Die WHO warnt jedoch vor dem Einsatz gegen COVID-19. Es fehle an zuverlässigen klinischen Tests. Auch das Max-Planck-Institut für Kolloid- und Grenzflächenforschung nahm sich der Heilpflanze an, um zu untersuchen, inwiefern sie gegen SARS-CoV-2 aktiv sei. Im Juni 2020 wurde laut Angaben der Freien Universität Berlin nachgewiesen, dass "wässrige und ethanolische Extrakte von speziell gezüchteten Beifußpflanzen (A. annua) gegen das neue Coronavirus wirksam sind, welches der Auslöser der COVID-19-Pandemie ist". Klinische Studien sollten folgen.
Magufuli trägt den Spitznamen "Bulldozer". Vor allem zu Beginn seiner ersten Amtszeit 2015 machte er durch seinen – erfolgreichen – Kampf gegen Korruption auch hierzulande Schlagzeilen. Auch im Kampf gegen Infektionskrankheiten zeichnete er sich aus. So sagte Magufuli am 19. Tag seiner Präsidentschaft die Feierlichkeiten zur Unabhängigkeit von Großbritannien kurzerhand ab – zum ersten Mal in der jungen Geschichte des Landes. Die dafür ausgegebenen Gelder würden besser in den Kampf gegen die Cholera investiert.
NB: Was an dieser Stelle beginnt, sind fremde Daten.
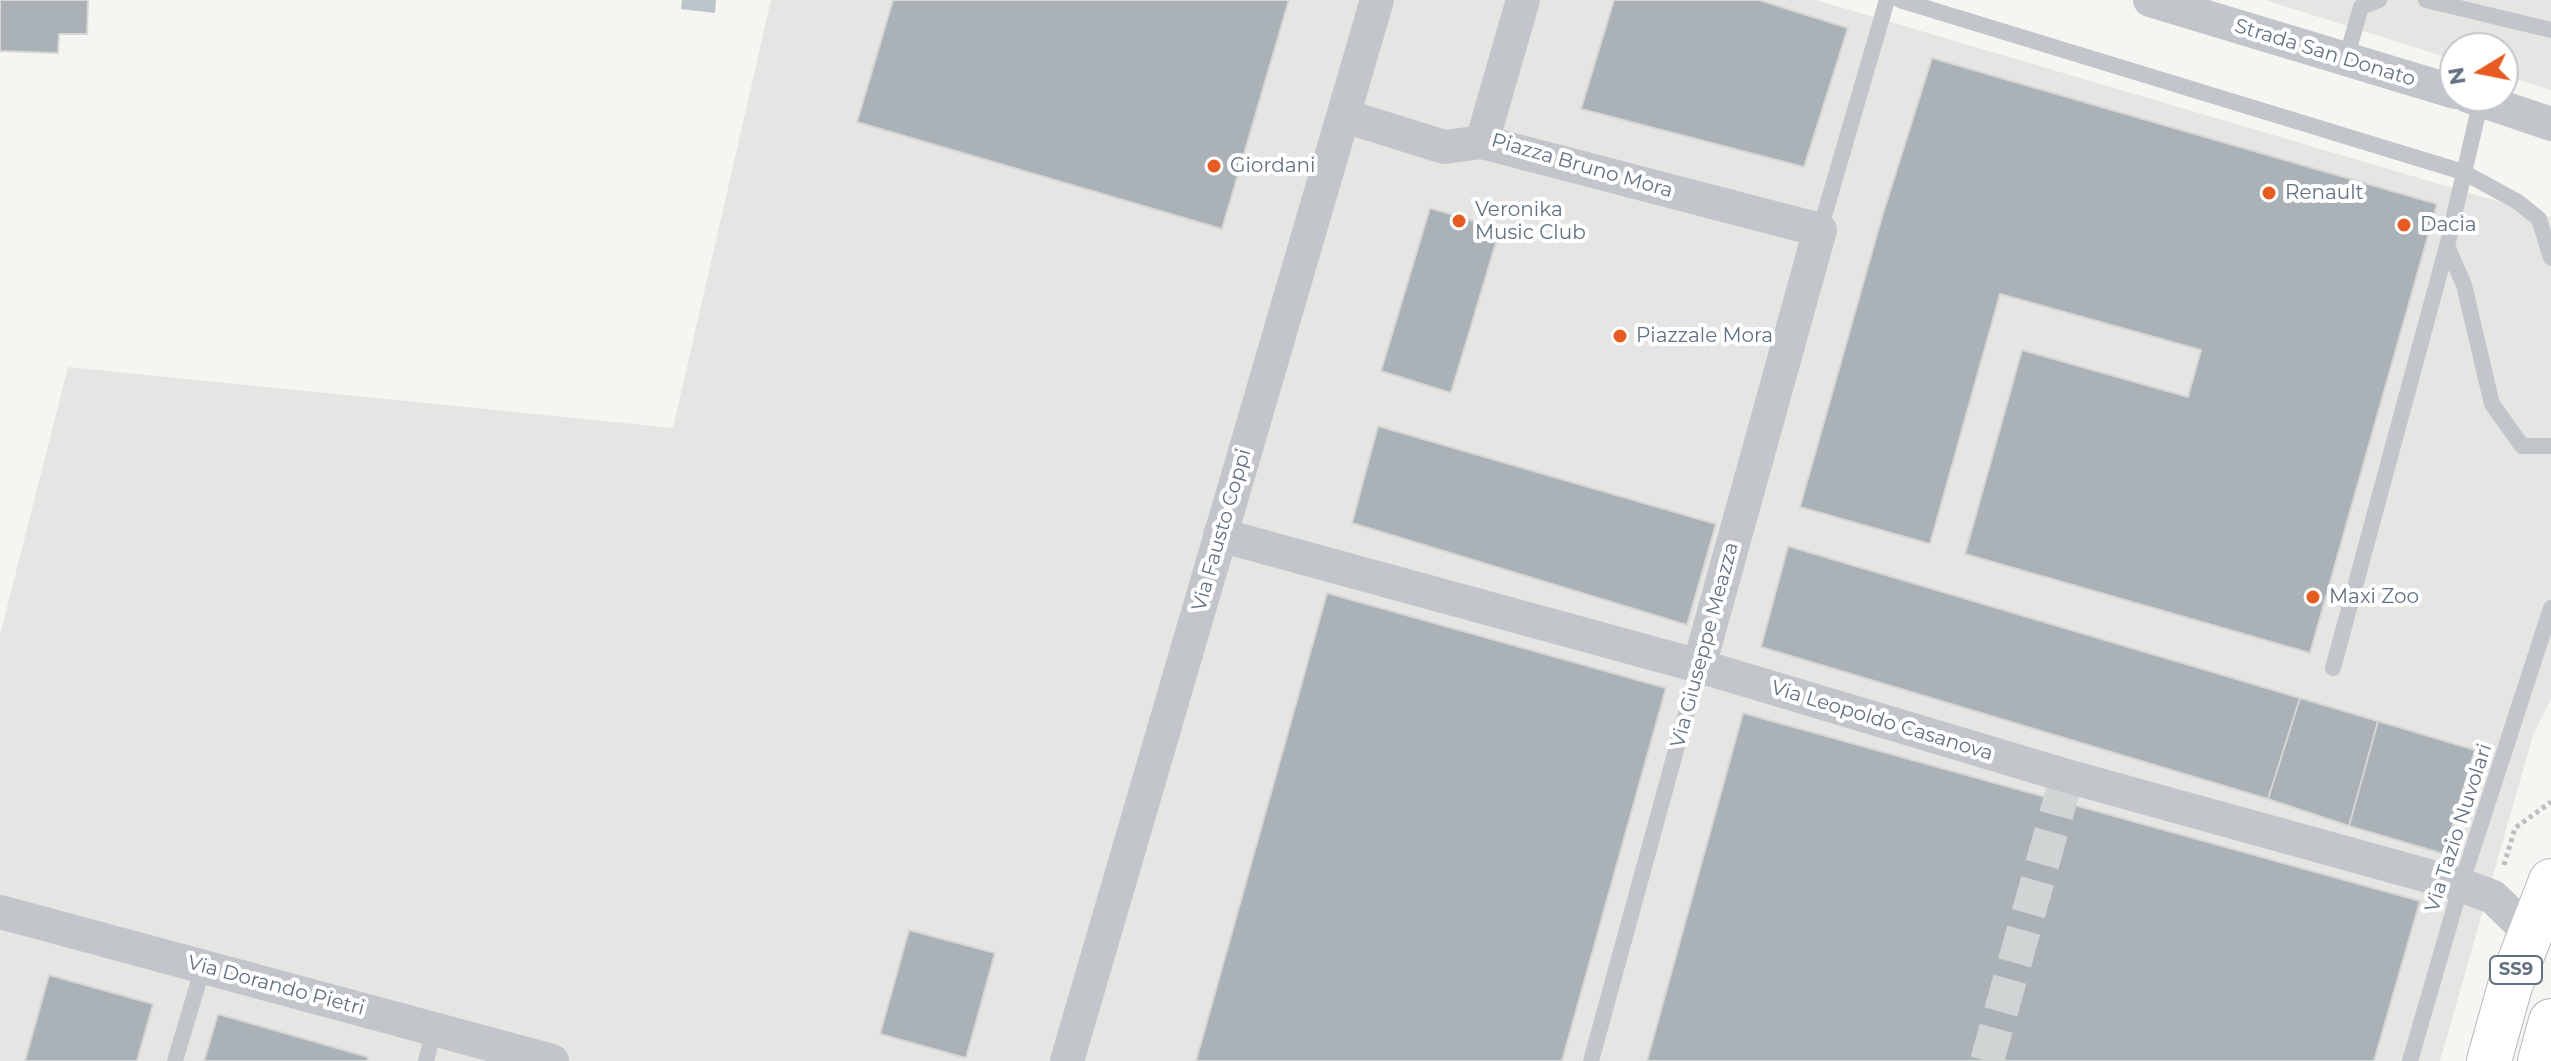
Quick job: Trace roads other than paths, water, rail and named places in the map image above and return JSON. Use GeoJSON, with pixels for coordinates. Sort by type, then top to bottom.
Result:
{"type":"FeatureCollection","features":[{"type":"Feature","properties":{"kind":"main road","name":"SS9"},"geometry":{"type":"LineString","coordinates":[[2489,1061],[2510,986],[2551,881]]}},
{"type":"Feature","properties":{"kind":"main road"},"geometry":{"type":"LineString","coordinates":[[2540,1061],[2551,1021]]}},
{"type":"Feature","properties":{"kind":"street","name":"Via Fausto Coppi"},"geometry":{"type":"LineString","coordinates":[[1067,1061],[1377,0]]}},
{"type":"Feature","properties":{"kind":"street","name":"Piazza Bruno Mora"},"geometry":{"type":"LineString","coordinates":[[1523,0],[1482,142],[1820,230]]}},
{"type":"Feature","properties":{"kind":"street","name":"Strada San Donato"},"geometry":{"type":"LineString","coordinates":[[2150,0],[2198,7],[2346,59],[2439,87]]}},
{"type":"Feature","properties":{"kind":"street","name":"Strada San Donato"},"geometry":{"type":"LineString","coordinates":[[2515,112],[2551,124]]}},
{"type":"Feature","properties":{"kind":"street"},"geometry":{"type":"LineString","coordinates":[[1345,116],[1444,147],[1482,142]]}},
{"type":"Feature","properties":{"kind":"street","name":"Via Giuseppe Meazza"},"geometry":{"type":"LineString","coordinates":[[1699,666],[1820,230]]}},
{"type":"Feature","properties":{"kind":"street","name":"Via Leopoldo Casanova"},"geometry":{"type":"LineString","coordinates":[[1220,535],[1699,666],[2067,776],[2461,885],[2493,897],[2530,933]]}},
{"type":"Feature","properties":{"kind":"street","name":"Via Dorando Pietri"},"geometry":{"type":"LineString","coordinates":[[0,912],[203,967],[430,1045],[552,1061]]}},
{"type":"Feature","properties":{"kind":"lane"},"geometry":{"type":"LineString","coordinates":[[1820,230],[1887,0]]}},
{"type":"Feature","properties":{"kind":"lane"},"geometry":{"type":"LineString","coordinates":[[1900,0],[2463,172],[2518,202],[2539,219],[2551,258]]}},
{"type":"Feature","properties":{"kind":"lane"},"geometry":{"type":"LineString","coordinates":[[2346,59],[2361,7],[2379,0]]}},
{"type":"Feature","properties":{"kind":"lane"},"geometry":{"type":"LineString","coordinates":[[2426,0],[2551,30]]}},
{"type":"Feature","properties":{"kind":"lane"},"geometry":{"type":"LineString","coordinates":[[2333,668],[2447,246],[2463,172],[2467,112]]}},
{"type":"Feature","properties":{"kind":"lane"},"geometry":{"type":"LineString","coordinates":[[2447,246],[2464,285],[2492,404],[2522,446],[2551,446]]}},
{"type":"Feature","properties":{"kind":"lane","name":"Via Tazio Nuvolari"},"geometry":{"type":"LineString","coordinates":[[2410,1061],[2461,885],[2551,608]]}},
{"type":"Feature","properties":{"kind":"lane","name":"Via Giuseppe Meazza"},"geometry":{"type":"LineString","coordinates":[[1591,1061],[1699,666]]}},
{"type":"Feature","properties":{"kind":"lane"},"geometry":{"type":"LineString","coordinates":[[175,1061],[203,967]]}},
{"type":"Feature","properties":{"kind":"tunnel"},"geometry":{"type":"LineString","coordinates":[[1987,1061],[2067,776]]}},
{"type":"Feature","properties":{"kind":"place","name":"Giordani"},"geometry":{"type":"Point","coordinates":[1214,166]}},
{"type":"Feature","properties":{"kind":"place","name":"Renault"},"geometry":{"type":"Point","coordinates":[2269,193]}},
{"type":"Feature","properties":{"kind":"place","name":"Veronika Music Club"},"geometry":{"type":"Point","coordinates":[1459,221]}},
{"type":"Feature","properties":{"kind":"place","name":"Dacia"},"geometry":{"type":"Point","coordinates":[2404,225]}},
{"type":"Feature","properties":{"kind":"place","name":"Piazzale Mora"},"geometry":{"type":"Point","coordinates":[1620,336]}},
{"type":"Feature","properties":{"kind":"place","name":"Maxi Zoo"},"geometry":{"type":"Point","coordinates":[2313,597]}}]}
In den drei Monaten zuvor hatte die berüchtigte bakterielle Infektionskrankheit 60 Menschen im Westen Tansanias das Leben gekostet. Es wäre "beschämend", riesige Geldsummen für die Feierlichkeiten auszugeben, wenn "unser Volk an Cholera stirbt", erklärte Magufuli.
Auch den Leiter des größten staatlichen Krankenhauses entließ Magufuli, nachdem er bei einem Überraschungsbesuch in der Einrichtung Patienten auf dem Boden schlafend vorgefunden hatte.